Plus de 75 % des enseignant·es sondé·es manquent de temps pour mettre en place des pratiques inclusives afin de mieux accompagner les jeunes en difficulté d'apprentissage, qui représentent près du quart des élèves*. Ces données résultent d'un récent sondage mené par l'Institut des troubles d'apprentissage (Institut TA) auquel ont répondu plus de 2200 professionnel·les de l'éducation à travers le Québec. Ce portrait du terrain a été réalisé en marge de leur 51e congrès en éducation inclusive, qui se tiendra du 18 au 20 mars prochain.
Les données recueillies relèvent les défis suivants comme obstacles au soutien des élèves ayant des difficultés d'apprentissage :
- le nombre élevé d'élèves avec besoins particuliers : 63% des répondant·es
- le manque de temps pour intervenir en petits groupes ou individuellement : 46 % des répondant·es
- le climat de classe difficile : 27 % des répondant·es
- l'accès limité aux spécialistes (orthopédagogues, psychoéducateurs, orthophonistes, etc.) : 24 % des répondant·es
Ces résultats proviennent d'enseignant·es expérimenté·es alors que 70 % des répondant·es cumulent plus de 10 ans d'expérience dans le milieu de l'éducation.
« La volonté est là, les enseignant·es veulent soutenir tous leurs élèves, mais il leur faut du temps, des ressources et des collègues avec qui avancer. Quand près d'un élève sur quatre vit avec des défis d'apprentissage, l'inclusion n'est plus un projet : c'est une nécessité pour notre système éducatif. »
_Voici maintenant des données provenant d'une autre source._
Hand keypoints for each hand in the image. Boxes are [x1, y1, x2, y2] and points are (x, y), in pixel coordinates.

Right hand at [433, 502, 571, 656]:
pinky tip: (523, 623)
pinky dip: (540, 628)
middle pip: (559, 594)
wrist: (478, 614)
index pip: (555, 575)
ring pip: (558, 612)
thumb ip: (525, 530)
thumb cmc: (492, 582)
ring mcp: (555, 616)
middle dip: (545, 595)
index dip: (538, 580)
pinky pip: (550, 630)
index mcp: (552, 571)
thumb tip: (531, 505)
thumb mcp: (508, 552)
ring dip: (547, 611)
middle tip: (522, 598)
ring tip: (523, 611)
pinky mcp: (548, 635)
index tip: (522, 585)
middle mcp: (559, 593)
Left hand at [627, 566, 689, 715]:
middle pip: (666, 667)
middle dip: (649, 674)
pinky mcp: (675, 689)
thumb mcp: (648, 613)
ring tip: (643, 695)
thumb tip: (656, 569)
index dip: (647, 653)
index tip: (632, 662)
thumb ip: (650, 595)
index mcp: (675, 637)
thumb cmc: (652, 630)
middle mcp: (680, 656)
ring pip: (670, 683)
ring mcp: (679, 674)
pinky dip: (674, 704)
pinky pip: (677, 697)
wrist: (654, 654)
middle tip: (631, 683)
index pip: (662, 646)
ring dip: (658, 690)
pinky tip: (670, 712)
- Lyne Maurier, directrice générale, Institut des troubles d'apprentissage
Le manque de temps : le nœud du problème
Lorsqu'on demande aux professionnel·les de l'éducation ce qui les empêche de mettre en place davantage de pratiques inclusives, la réponse est sans équivoque : plus de 75 % pointent le manque de temps dans un horaire déjà surchargé pour planifier ou réviser leurs pratiques. Derrière ce constat se dessine aussi un enjeu de soutien : 20 % mentionnent le peu de collègues avec qui initier le changement, les contraintes budgétaires et administratives ainsi que le manque de formation continue.
Ces chiffres appuient ce que la recherche a déjà démontré : pour enclencher un réel changement de pratiques, il faut aux enseignant·es du temps pour réfléchir, se former, planifier et discuter en équipe. Le rôle des directions d'école, des conseiller·ères pédagogiques et des leaders du milieu est donc nécessaire.
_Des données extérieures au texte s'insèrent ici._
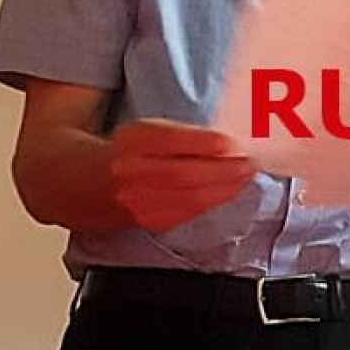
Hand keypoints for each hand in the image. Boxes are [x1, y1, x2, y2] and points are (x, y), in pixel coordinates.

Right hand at [110, 119, 254, 231]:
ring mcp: (138, 200)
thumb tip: (229, 143)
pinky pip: (187, 213)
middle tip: (250, 164)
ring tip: (245, 177)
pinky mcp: (149, 220)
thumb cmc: (139, 149)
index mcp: (134, 139)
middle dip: (222, 171)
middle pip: (181, 174)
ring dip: (224, 189)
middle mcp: (131, 170)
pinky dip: (212, 201)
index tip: (233, 143)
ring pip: (187, 199)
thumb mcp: (157, 129)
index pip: (170, 140)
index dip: (204, 143)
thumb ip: (189, 135)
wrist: (100, 181)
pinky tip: (228, 191)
« Les pratiques inclusives ne s'improvisent pas. Elles se construisent, se partagent, se bonifient dans l'échange entre collègues. Pour y arriver, il est nécessaire de libérer les enseignant·es de leur classe et leur offrir des espaces de formation, de planification et de collaboration. Actuellement, le manque de budget et de ressources en éducation est là où le bât blesse. »
- Marie-Philippe Goyer, directrice développement et contenus pédagogiques, orthopédagogue, Institut des troubles d'apprentissage
Un 51e congrès en éducation inclusive pour aller plus loin
Le sondage révèle néanmoins une réalité encourageante : environ 1 enseignant·e sur 3 utilise régulièrement des pratiques inclusives spécifiques comme le co-enseignement, la triangulation des preuves d'apprentissage, les routines visuelles et les soutiens organisationnels ainsi que les rétroactions fréquentes et constructives. Le recours au numérique pour favoriser l'accessibilité (synthèse vocale, supports visuels, prédiction de mots) demeure la pratique inclusive la plus répandue, 41 % des répondant·es ayant indiqué l'utiliser régulièrement.
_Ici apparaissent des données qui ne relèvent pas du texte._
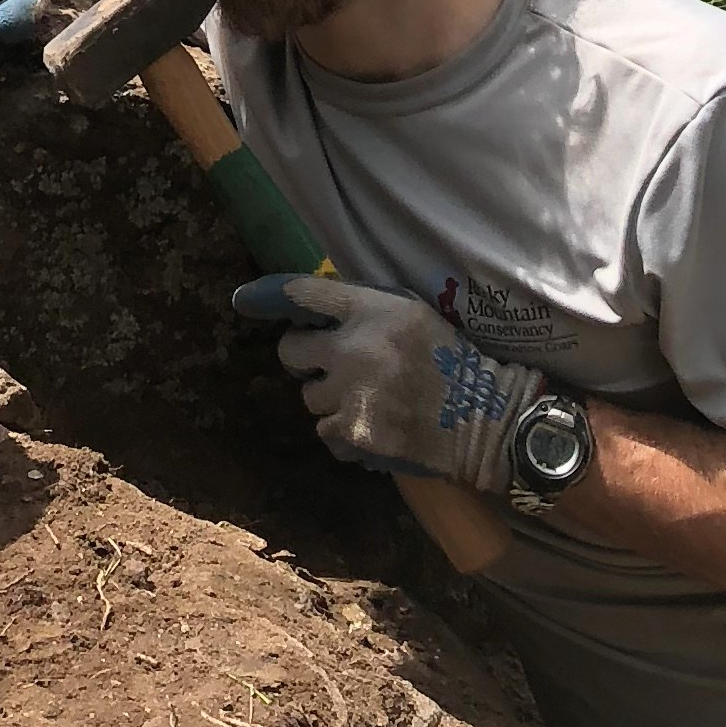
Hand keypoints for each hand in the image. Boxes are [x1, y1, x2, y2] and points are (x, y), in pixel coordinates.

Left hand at [230, 273, 545, 496]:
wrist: (482, 420)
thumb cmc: (450, 362)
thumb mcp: (412, 314)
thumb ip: (365, 309)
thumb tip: (314, 312)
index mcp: (374, 310)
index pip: (305, 292)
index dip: (268, 295)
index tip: (243, 301)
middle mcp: (356, 347)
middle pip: (291, 350)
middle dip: (305, 360)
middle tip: (331, 367)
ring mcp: (351, 393)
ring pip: (309, 397)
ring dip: (329, 400)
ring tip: (367, 401)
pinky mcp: (353, 434)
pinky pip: (325, 432)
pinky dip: (343, 433)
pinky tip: (374, 426)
C'est précisément pour initier et soutenir les changements de pratiques dans le milieu de l'éducation que l'Institut TA organise, du 18 au 20 mars prochain, son 51e congrès en éducation inclusive. Cet événement est le plus grand événement de son genre en Amérique du Nord : 16 000 personnes auront accès aux 75 conférences présentant les meilleures pratiques pédagogiques inclusives basées sur la recherche ainsi que des stratégies d'enseignement concrètes et applicables immédiatement. Le Dr Jean-François Chicoine donnera le coup d'envoi d'une programmation d'envergure, portée par des expert·es reconnu·es dont Daniel Daigle, Steve Masson, Mélanie Paré et Martin Lépine ainsi que des personnalités inspirantes telles que Fabrice Vil, Kim Thùy et Égide Royer .
*OFFICE DES PERSONNES HANDICAPÉES DU QUÉBEC (2024). Mieux connaître les élèves handicapés ou en difficulté d'adaptation ou d'apprentissage : portrait annuel : édition 2024, Drummondville, Secrétariat général, communications et affaires juridiques, L'Office, 17 p.